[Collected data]
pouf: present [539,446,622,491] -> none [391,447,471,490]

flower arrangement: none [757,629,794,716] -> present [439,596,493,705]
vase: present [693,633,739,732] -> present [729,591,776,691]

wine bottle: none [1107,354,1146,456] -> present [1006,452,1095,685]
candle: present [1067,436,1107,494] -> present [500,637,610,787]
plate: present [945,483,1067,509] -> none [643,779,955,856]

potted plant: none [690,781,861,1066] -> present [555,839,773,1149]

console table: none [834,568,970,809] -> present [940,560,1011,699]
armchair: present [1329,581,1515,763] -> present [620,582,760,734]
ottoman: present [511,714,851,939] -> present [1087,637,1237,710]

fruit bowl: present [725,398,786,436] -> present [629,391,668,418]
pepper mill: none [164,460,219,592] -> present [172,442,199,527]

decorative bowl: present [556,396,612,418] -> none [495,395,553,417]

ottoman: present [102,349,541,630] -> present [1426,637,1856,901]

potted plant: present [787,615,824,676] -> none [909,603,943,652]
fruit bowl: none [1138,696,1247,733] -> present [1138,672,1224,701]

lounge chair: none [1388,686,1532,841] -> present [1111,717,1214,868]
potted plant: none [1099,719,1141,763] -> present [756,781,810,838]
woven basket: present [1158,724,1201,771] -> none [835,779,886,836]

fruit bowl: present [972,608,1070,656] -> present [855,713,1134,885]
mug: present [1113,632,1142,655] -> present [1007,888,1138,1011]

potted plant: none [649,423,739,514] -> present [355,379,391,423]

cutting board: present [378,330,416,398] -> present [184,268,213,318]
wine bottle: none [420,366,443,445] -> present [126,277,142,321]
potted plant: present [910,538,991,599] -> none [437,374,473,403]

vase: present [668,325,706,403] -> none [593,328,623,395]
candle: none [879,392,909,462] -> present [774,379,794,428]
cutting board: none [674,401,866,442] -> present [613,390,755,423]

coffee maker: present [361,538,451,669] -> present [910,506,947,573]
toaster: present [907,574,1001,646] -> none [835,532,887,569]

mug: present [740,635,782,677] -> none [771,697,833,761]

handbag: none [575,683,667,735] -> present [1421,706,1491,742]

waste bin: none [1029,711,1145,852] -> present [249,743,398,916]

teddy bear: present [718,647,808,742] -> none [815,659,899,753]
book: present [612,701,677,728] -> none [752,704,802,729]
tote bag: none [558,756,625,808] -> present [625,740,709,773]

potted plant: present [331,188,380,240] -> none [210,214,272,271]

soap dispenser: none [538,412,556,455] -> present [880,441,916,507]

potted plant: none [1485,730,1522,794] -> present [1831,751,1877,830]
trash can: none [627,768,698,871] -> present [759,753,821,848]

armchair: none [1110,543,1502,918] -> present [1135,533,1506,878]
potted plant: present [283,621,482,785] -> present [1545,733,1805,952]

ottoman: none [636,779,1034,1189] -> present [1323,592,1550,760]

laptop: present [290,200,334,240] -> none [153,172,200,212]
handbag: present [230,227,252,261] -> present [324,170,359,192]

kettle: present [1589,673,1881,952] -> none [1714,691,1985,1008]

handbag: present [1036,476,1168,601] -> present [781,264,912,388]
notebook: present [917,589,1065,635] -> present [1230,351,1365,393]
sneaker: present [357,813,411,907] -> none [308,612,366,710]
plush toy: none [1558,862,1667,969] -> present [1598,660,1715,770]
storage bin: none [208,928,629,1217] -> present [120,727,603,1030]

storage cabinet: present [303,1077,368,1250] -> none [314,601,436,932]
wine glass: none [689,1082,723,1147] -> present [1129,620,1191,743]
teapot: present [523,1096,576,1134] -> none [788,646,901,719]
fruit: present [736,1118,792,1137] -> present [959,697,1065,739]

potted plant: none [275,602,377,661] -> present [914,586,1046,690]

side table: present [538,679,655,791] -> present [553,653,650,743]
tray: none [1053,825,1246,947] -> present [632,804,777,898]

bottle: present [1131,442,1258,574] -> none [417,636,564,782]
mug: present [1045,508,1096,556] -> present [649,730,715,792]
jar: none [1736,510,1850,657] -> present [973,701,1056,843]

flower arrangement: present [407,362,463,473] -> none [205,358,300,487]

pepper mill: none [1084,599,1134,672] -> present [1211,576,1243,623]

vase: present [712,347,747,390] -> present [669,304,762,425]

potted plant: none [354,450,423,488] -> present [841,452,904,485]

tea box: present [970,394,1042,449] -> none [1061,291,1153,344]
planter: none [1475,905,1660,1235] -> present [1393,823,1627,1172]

- **Problem details**: In the entries above, please find the line with "console table: none" and the line with "coffee maker: present", then write out exactly those two lines and every line between them, and nothing more.

- **Problem solution**:
console table: none [834,568,970,809] -> present [940,560,1011,699]
armchair: present [1329,581,1515,763] -> present [620,582,760,734]
ottoman: present [511,714,851,939] -> present [1087,637,1237,710]

fruit bowl: present [725,398,786,436] -> present [629,391,668,418]
pepper mill: none [164,460,219,592] -> present [172,442,199,527]

decorative bowl: present [556,396,612,418] -> none [495,395,553,417]

ottoman: present [102,349,541,630] -> present [1426,637,1856,901]

potted plant: present [787,615,824,676] -> none [909,603,943,652]
fruit bowl: none [1138,696,1247,733] -> present [1138,672,1224,701]

lounge chair: none [1388,686,1532,841] -> present [1111,717,1214,868]
potted plant: none [1099,719,1141,763] -> present [756,781,810,838]
woven basket: present [1158,724,1201,771] -> none [835,779,886,836]

fruit bowl: present [972,608,1070,656] -> present [855,713,1134,885]
mug: present [1113,632,1142,655] -> present [1007,888,1138,1011]

potted plant: none [649,423,739,514] -> present [355,379,391,423]

cutting board: present [378,330,416,398] -> present [184,268,213,318]
wine bottle: none [420,366,443,445] -> present [126,277,142,321]
potted plant: present [910,538,991,599] -> none [437,374,473,403]

vase: present [668,325,706,403] -> none [593,328,623,395]
candle: none [879,392,909,462] -> present [774,379,794,428]
cutting board: none [674,401,866,442] -> present [613,390,755,423]

coffee maker: present [361,538,451,669] -> present [910,506,947,573]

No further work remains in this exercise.